When Kramer finds an enemy, good luck to that person. His battles have been legendary, his willingness to engage profound. And he’s not done yet. This January, Kramer is publishing The Brutality of Fact, the second volume of his novelistic meta-work The American People, in which the author has taken it upon himself to amend American history from its delusional straight domain with the willful insertion of high-spirited gayness. The first volume, published in 2015, finds the founding father (and, according to Kramer, the homosexual war hero) George Washington gracing its cover. This one bears the face of Kramer himself. It picks up the plot in “postwar America,” although, we quickly realize, we have never been without war. One still rages on.

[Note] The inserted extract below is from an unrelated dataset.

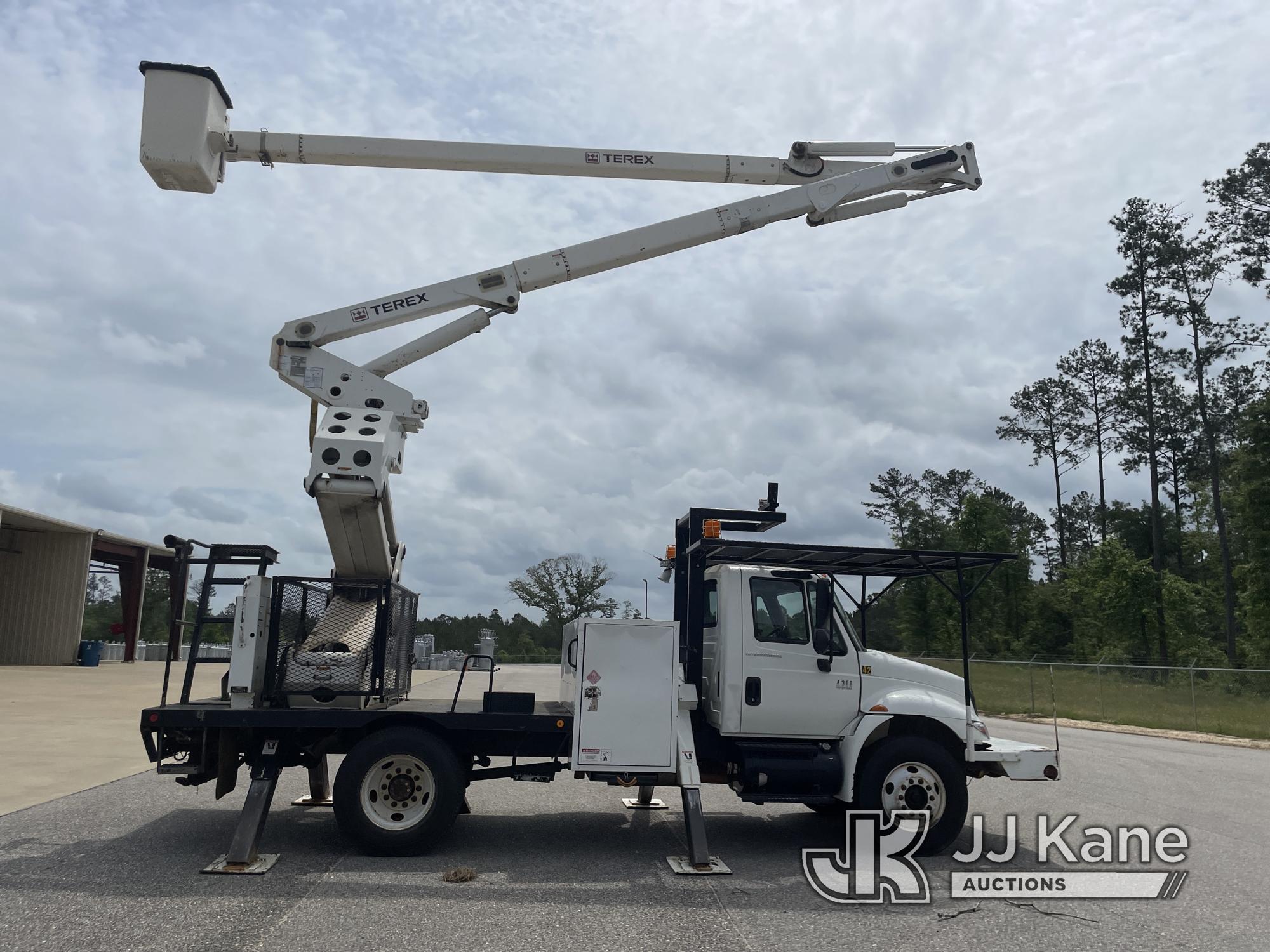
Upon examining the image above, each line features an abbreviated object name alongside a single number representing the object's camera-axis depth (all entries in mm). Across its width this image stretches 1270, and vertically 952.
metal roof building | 36531
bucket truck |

The actor Ellen Barkin first met Kramer in 1995 when they both appeared on a talk show. Barkin went on to star in the 2011 Broadway revival of The Normal Heart, for which she won a Tony Award, and the two have been good friends ever since. Late last October, Barkin stopped by Kramer’s apartment off Washington Square Park to talk to the famously angry activist about fights both old and new. —CHRISTOPHER BOLLEN

BARKIN: You were a shy boy. How did you have the strength to fight your bully of a dad? 

KRAMER: That’s a very good question. He called me a sissy and it made me mad. I don’t know where anger comes from, but I find it a very positive emotion.

BARKIN: As do I.

KRAMER: People pay more attention to you. That’s the lesson I learned early on with Gay Men’s Health Crisis—you get paid more attention if you’re loud and obnoxious. Otherwise, you’re just another person. I slowly started getting more and more angry and came to be known as the angriest gay man in the world.

BARKIN: But you were angry before. You were angry when you wrote Faggots. You were angry when you wrote The Normal Heart. I identify with that anger. I didn’t have to reach deeply for my character’s righteous indignation and sense of injustice. It’s in everything you write and every move you make. So what now, Larry? Look where we are now. 

KRAMER: There are different opinions about where we are in terms of AIDS. It’s still awful, in terms of the gay world. So I’ve written another play to go with the last Ned Weeks play [The Normal Heart], in which Ned feels that he’s failed.